What was so weird about the “controversies” around It Ends with Us last summer was the extent to which there was no “there” there. It was seemingly created out of thin air via TikTok rants, YouTube videos and social media complaints alongside social media-driven speculation about on-set melodrama related to who was or wasn’t following who on social media and how Blake Lively should or shouldn’t promote the domestic abuse melodrama (including husband Ryan Reynolds participating in viral comedic junket interviews). It was almost entirely about folks online speculating that there might be actual discontent or conflict between director Justin Baldoni and his leading lady, with folks passing judgment on Lively either because they took issue with her bread-and-circuses promotional appearances or because they didn’t like her for “reasons.” This was followed by more conventional media jumping in to “explain” the controversy, giving it the illusion of legitimacy.
And yet, says The New York Times in a stunning bit of deep-dive reporting, Baldoni apparently hired a crisis PR team before the film’s release. Thus, much of the online chatter about Lively allegedly being difficult to work with and problematic for promoting the film via conventional movie star pageantry (while the director spoke out against domestic violence related to the film’s narrative) while using her and her husband’s power to trample the film’s director, including having Reynolds rewrite a key rooftop flirtation sequence, was about as genuine as a Russian troll farm. Without rehashing the details, the gist is that Baldoni had allegedly sexually harassed and otherwise mistreated Ms. Lively while making the film. The hired PR folks created and/or planted the seeds for the “Lively is an uppity bitch” narrative as preemptive damage control should the actress ever speak out or the allegations otherwise come to light.

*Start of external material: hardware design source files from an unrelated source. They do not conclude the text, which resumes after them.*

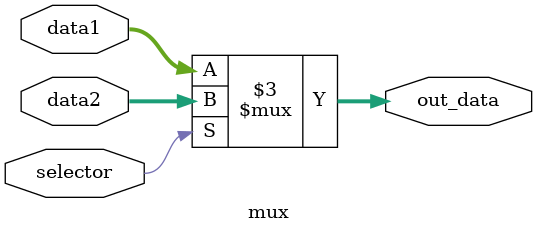
<source format=v>
module mux #(parameter width = 32)(
    input wire [width-1 : 0] data1, data2,
    input wire selector,   

    output reg [width-1 : 0] out_data
    );

always @(*)
begin 
  if (selector) begin
      out_data <= data2;
  end else 
      out_data <= data1; 
end
endmodule		
</source>
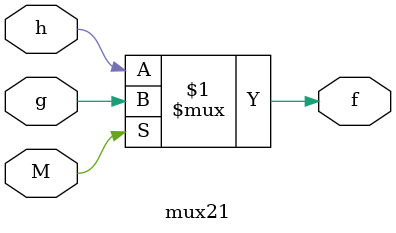
<source format=v>
module mux21(M,g,h,f);
	input wire M,g,h;
	output wire f;
	assign f=M?g:h;
endmodule

</source>
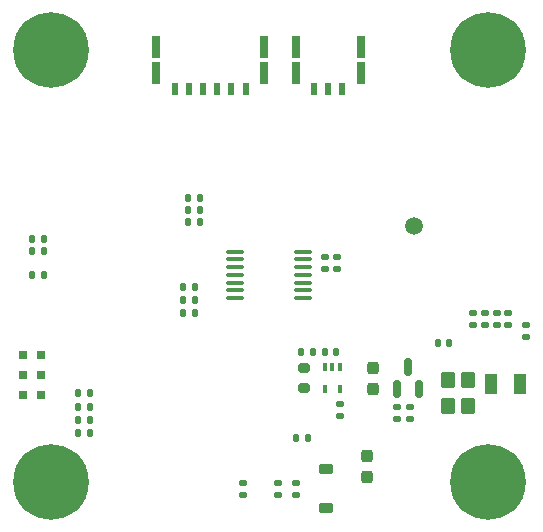
<source format=gbr>
%TF.GenerationSoftware,KiCad,Pcbnew,9.0.3*%
%TF.CreationDate,2025-07-31T21:13:17-04:00*%
%TF.ProjectId,motor-controller,6d6f746f-722d-4636-9f6e-74726f6c6c65,1*%
%TF.SameCoordinates,Original*%
%TF.FileFunction,Soldermask,Top*%
%TF.FilePolarity,Negative*%
%FSLAX46Y46*%
G04 Gerber Fmt 4.6, Leading zero omitted, Abs format (unit mm)*
G04 Created by KiCad (PCBNEW 9.0.3) date 2025-07-31 21:13:17*
%MOMM*%
%LPD*%
G01*
G04 APERTURE LIST*
G04 Aperture macros list*
%AMRoundRect*
0 Rectangle with rounded corners*
0 $1 Rounding radius*
0 $2 $3 $4 $5 $6 $7 $8 $9 X,Y pos of 4 corners*
0 Add a 4 corners polygon primitive as box body*
4,1,4,$2,$3,$4,$5,$6,$7,$8,$9,$2,$3,0*
0 Add four circle primitives for the rounded corners*
1,1,$1+$1,$2,$3*
1,1,$1+$1,$4,$5*
1,1,$1+$1,$6,$7*
1,1,$1+$1,$8,$9*
0 Add four rect primitives between the rounded corners*
20,1,$1+$1,$2,$3,$4,$5,0*
20,1,$1+$1,$4,$5,$6,$7,0*
20,1,$1+$1,$6,$7,$8,$9,0*
20,1,$1+$1,$8,$9,$2,$3,0*%
G04 Aperture macros list end*
%ADD10RoundRect,0.135000X0.185000X-0.135000X0.185000X0.135000X-0.185000X0.135000X-0.185000X-0.135000X0*%
%ADD11RoundRect,0.135000X-0.185000X0.135000X-0.185000X-0.135000X0.185000X-0.135000X0.185000X0.135000X0*%
%ADD12RoundRect,0.140000X0.170000X-0.140000X0.170000X0.140000X-0.170000X0.140000X-0.170000X-0.140000X0*%
%ADD13RoundRect,0.135000X0.135000X0.185000X-0.135000X0.185000X-0.135000X-0.185000X0.135000X-0.185000X0*%
%ADD14RoundRect,0.140000X0.140000X0.170000X-0.140000X0.170000X-0.140000X-0.170000X0.140000X-0.170000X0*%
%ADD15RoundRect,0.140000X-0.140000X-0.170000X0.140000X-0.170000X0.140000X0.170000X-0.140000X0.170000X0*%
%ADD16R,0.800000X0.800000*%
%ADD17RoundRect,0.250000X-0.350000X0.450000X-0.350000X-0.450000X0.350000X-0.450000X0.350000X0.450000X0*%
%ADD18RoundRect,0.150000X0.150000X-0.587500X0.150000X0.587500X-0.150000X0.587500X-0.150000X-0.587500X0*%
%ADD19C,3.600000*%
%ADD20C,6.400000*%
%ADD21RoundRect,0.135000X-0.135000X-0.185000X0.135000X-0.185000X0.135000X0.185000X-0.135000X0.185000X0*%
%ADD22RoundRect,0.237500X0.237500X-0.287500X0.237500X0.287500X-0.237500X0.287500X-0.237500X-0.287500X0*%
%ADD23RoundRect,0.100000X-0.100000X0.225000X-0.100000X-0.225000X0.100000X-0.225000X0.100000X0.225000X0*%
%ADD24RoundRect,0.100000X-0.637500X-0.100000X0.637500X-0.100000X0.637500X0.100000X-0.637500X0.100000X0*%
%ADD25R,0.600000X1.100000*%
%ADD26R,0.700000X1.850000*%
%ADD27C,1.500000*%
%ADD28RoundRect,0.225000X-0.375000X0.225000X-0.375000X-0.225000X0.375000X-0.225000X0.375000X0.225000X0*%
%ADD29RoundRect,0.140000X-0.170000X0.140000X-0.170000X-0.140000X0.170000X-0.140000X0.170000X0.140000X0*%
%ADD30R,1.000000X1.800000*%
%ADD31RoundRect,0.200000X0.275000X-0.200000X0.275000X0.200000X-0.275000X0.200000X-0.275000X-0.200000X0*%
G04 APERTURE END LIST*
D10*
%TO.C,R35*%
X212250000Y-166610000D03*
X212250000Y-165590000D03*
%TD*%
D11*
%TO.C,R34*%
X210750000Y-165590000D03*
X210750000Y-166610000D03*
%TD*%
D12*
%TO.C,C13*%
X214700000Y-147480000D03*
X214700000Y-146520000D03*
%TD*%
D13*
%TO.C,R15*%
X194860000Y-160250000D03*
X193840000Y-160250000D03*
%TD*%
D14*
%TO.C,C5*%
X225230000Y-153750000D03*
X224270000Y-153750000D03*
%TD*%
D15*
%TO.C,C14*%
X214720000Y-154500000D03*
X215680000Y-154500000D03*
%TD*%
D11*
%TO.C,R20*%
X221900000Y-159190001D03*
X221900000Y-160209999D03*
%TD*%
D16*
%TO.C,D5*%
X189150000Y-154800000D03*
X190650000Y-154800000D03*
%TD*%
D12*
%TO.C,C21*%
X228250000Y-152230000D03*
X228250000Y-151270000D03*
%TD*%
D17*
%TO.C,Y2*%
X225150000Y-156900000D03*
X225150000Y-159100000D03*
X226850000Y-159100000D03*
X226850000Y-156900000D03*
%TD*%
D13*
%TO.C,R8*%
X194860000Y-161350000D03*
X193840000Y-161350000D03*
%TD*%
D18*
%TO.C,Q7*%
X220800000Y-157687500D03*
X222700000Y-157687500D03*
X221750000Y-155812500D03*
%TD*%
D19*
%TO.C,H2*%
X228500000Y-129000000D03*
D20*
X228500000Y-129000000D03*
%TD*%
D19*
%TO.C,H1*%
X191500000Y-129000000D03*
D20*
X191500000Y-129000000D03*
%TD*%
D14*
%TO.C,C17*%
X213680000Y-154500000D03*
X212720000Y-154500000D03*
%TD*%
D21*
%TO.C,R28*%
X203090000Y-142500000D03*
X204110000Y-142500000D03*
%TD*%
%TO.C,R40*%
X189940000Y-146000000D03*
X190960000Y-146000000D03*
%TD*%
D10*
%TO.C,R44*%
X220800000Y-160210000D03*
X220800000Y-159190000D03*
%TD*%
D21*
%TO.C,R29*%
X203090000Y-143500000D03*
X204110000Y-143500000D03*
%TD*%
%TO.C,R31*%
X189940000Y-148000000D03*
X190960000Y-148000000D03*
%TD*%
D12*
%TO.C,C20*%
X227250000Y-152230000D03*
X227250000Y-151270000D03*
%TD*%
D22*
%TO.C,F3*%
X218250000Y-165075000D03*
X218250000Y-163325000D03*
%TD*%
D23*
%TO.C,U3*%
X216000000Y-155800000D03*
X215350000Y-155800000D03*
X214700000Y-155800000D03*
X214700000Y-157700000D03*
X216000000Y-157700000D03*
%TD*%
D16*
%TO.C,D3*%
X189150000Y-158200000D03*
X190650000Y-158200000D03*
%TD*%
D24*
%TO.C,U2*%
X207137500Y-146050000D03*
X207137500Y-146700000D03*
X207137500Y-147350000D03*
X207137500Y-148000000D03*
X207137500Y-148650000D03*
X207137500Y-149300000D03*
X207137500Y-149950000D03*
X212862500Y-149950000D03*
X212862500Y-149300000D03*
X212862500Y-148650000D03*
X212862500Y-148000000D03*
X212862500Y-147350000D03*
X212862500Y-146700000D03*
X212862500Y-146050000D03*
%TD*%
D16*
%TO.C,D4*%
X189150000Y-156500000D03*
X190650000Y-156500000D03*
%TD*%
D25*
%TO.C,J4*%
X202000000Y-132300000D03*
X203200000Y-132300000D03*
X204400000Y-132300000D03*
X205600000Y-132300000D03*
X206800000Y-132300000D03*
X208000000Y-132300000D03*
D26*
X200450000Y-128675000D03*
X200450000Y-130875000D03*
X209550000Y-128675000D03*
X209550000Y-130875000D03*
%TD*%
D12*
%TO.C,C12*%
X215700000Y-147480000D03*
X215700000Y-146520000D03*
%TD*%
D21*
%TO.C,R33*%
X202690000Y-151200000D03*
X203710000Y-151200000D03*
%TD*%
D19*
%TO.C,H3*%
X191500000Y-165500000D03*
D20*
X191500000Y-165500000D03*
%TD*%
D27*
%TO.C,TP5*%
X222250000Y-143900000D03*
%TD*%
D19*
%TO.C,H4*%
X228500000Y-165500000D03*
D20*
X228500000Y-165500000D03*
%TD*%
D21*
%TO.C,R41*%
X202690000Y-150100000D03*
X203710000Y-150100000D03*
%TD*%
%TO.C,R7*%
X193840000Y-158000000D03*
X194860000Y-158000000D03*
%TD*%
D28*
%TO.C,D7*%
X214800000Y-164400000D03*
X214800000Y-167700000D03*
%TD*%
D29*
%TO.C,C15*%
X216000000Y-158970000D03*
X216000000Y-159930000D03*
%TD*%
D10*
%TO.C,R37*%
X207750000Y-166610000D03*
X207750000Y-165590000D03*
%TD*%
D13*
%TO.C,R32*%
X190960000Y-145000000D03*
X189940000Y-145000000D03*
%TD*%
D25*
%TO.C,J2*%
X213800000Y-132300000D03*
X215000000Y-132300000D03*
X216200000Y-132300000D03*
D26*
X212250000Y-128675000D03*
X212250000Y-130875000D03*
X217750000Y-128675000D03*
X217750000Y-130875000D03*
%TD*%
D29*
%TO.C,C3*%
X231750000Y-152270000D03*
X231750000Y-153230000D03*
%TD*%
D22*
%TO.C,F1*%
X218750000Y-157625000D03*
X218750000Y-155875000D03*
%TD*%
D12*
%TO.C,C19*%
X230250000Y-152230000D03*
X230250000Y-151270000D03*
%TD*%
D13*
%TO.C,R16*%
X194860000Y-159150000D03*
X193840000Y-159150000D03*
%TD*%
D21*
%TO.C,R42*%
X202690000Y-149000000D03*
X203710000Y-149000000D03*
%TD*%
%TO.C,R30*%
X203090000Y-141500000D03*
X204110000Y-141500000D03*
%TD*%
D30*
%TO.C,Y1*%
X228750000Y-157250000D03*
X231250000Y-157250000D03*
%TD*%
D31*
%TO.C,L1*%
X212950000Y-157575000D03*
X212950000Y-155925000D03*
%TD*%
D21*
%TO.C,R39*%
X212240000Y-161850000D03*
X213260000Y-161850000D03*
%TD*%
D12*
%TO.C,C18*%
X229250000Y-152230000D03*
X229250000Y-151270000D03*
%TD*%
M02*

</source>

If there is another takeaway beyond the occasional accuracy of Occam’s Razor applying to a guy who casts himself as an impossibly dashing romantic lead who turns out to be a domestic abuser, it’s that the Internet is not the real world. The entire It Ends with Us “scandal” existed in an online echo chamber. If anyone took an offscreen issue with Lively, who may indeed kick puppies, burn down orphanages and prefer Scream 4 to Scream 2 in her spare time, it didn’t affect Sony’s Colleen Hoover adaptation in its theatrical release. It Ends with Us earned $150 million domestically from a $50 million debut and $350 million worldwide on a $25 million budget. In related news, few folks in the real world hated Anne Hathaway any more than they thought First Man had too few American flags, Pixar’s Turning Red was pedophilia propaganda or Sydney Sweeney was an uggo.